Why do you need such a module?

tsfresh is used to to extract characteristics from time series. Let’s assume you recorded the ambient temperature around your computer over one day as the following time series:

the time series

Now you want to calculate different characteristics such as the maximal or minimal temperature, the average temperature or the number of temporary temperature peaks:

some characteristics of the time series

Without tsfresh, you would have to calculate all those characteristics by hand. With tsfresh this process is automated and all those features can be calculated automatically.

Further tsfresh is compatible with pythons pandas and scikit-learn APIs, two important packages for Data Science endeavours in python.

What to do with these features?

The extracted features can be used to describe or cluster time series based on the extracted characteristics. Further, they can be used to build models that perform classification/regression tasks on the time series. Often the features give new insights into time series and their dynamics.

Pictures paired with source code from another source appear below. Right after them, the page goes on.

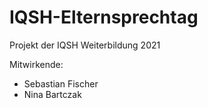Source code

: # IQSH-Elternsprechtag

Projekt der IQSH Weiterbildung 2021

Mitwirkende:
  * Sebastian Fischer
  * Nina Bartczak
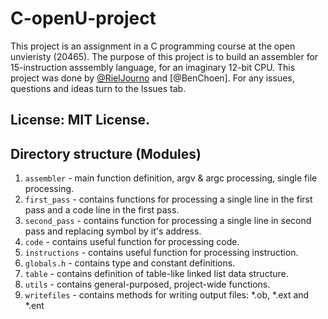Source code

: # C-openU-project

This project is an assignment in a C programming course at the open unvieristy (20465). The purpose of this project is to build an assembler for 15-instruction asssembly language, for an imaginary 12-bit CPU. This project was done by [@RielJourno](https://github.com/RielJourno/) and [@BenChoen]. For any issues, questions and ideas turn to the Issues tab.

## License: MIT License.

## Directory structure (Modules)
1. `assembler` - main function definition, argv & argc processing, single file processing.
2. `first_pass` - contains functions for processing a single line in the first pass and a code line in the first pass.
3. `second_pass` - contains function for processing a single line in second pass and replacing symbol by it's address.
4. `code` - contains useful function for processing code.
5. `instructions` - contains useful function for processing instruction.
6. `globals.h` - contains type and constant definitions.
7. `table` - contains definition of table-like linked list data structure.
8. `utils` - contains general-purposed, project-wide functions.
9. `writefiles` - contains methods for writing output files: *.ob, *.ext and *.ent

The tsfresh package has been used successfully in projects involving

  • the prediction of the life span of machines
  • the prediction of the quality of steel billets during a continuous casting process

What not to do with tsfresh?

Currently, tsfresh is not suitable

  • for usage with streaming data
  • for batch processing over a distributed architecture, where different time series are fragmented over different computational units
  • to train models on the features (we do not want to reinvent the wheel, check out the python package scikit-learn for example)

However, some of these use cases could be implemented, if you have an application in mind, open an issue at, or feel free to contact us.

What else is out there?

There is a matlab package called hctsa which can be used to automatically extract features from time series. It is also possible to use hctsa from within python by means of the pyopy package.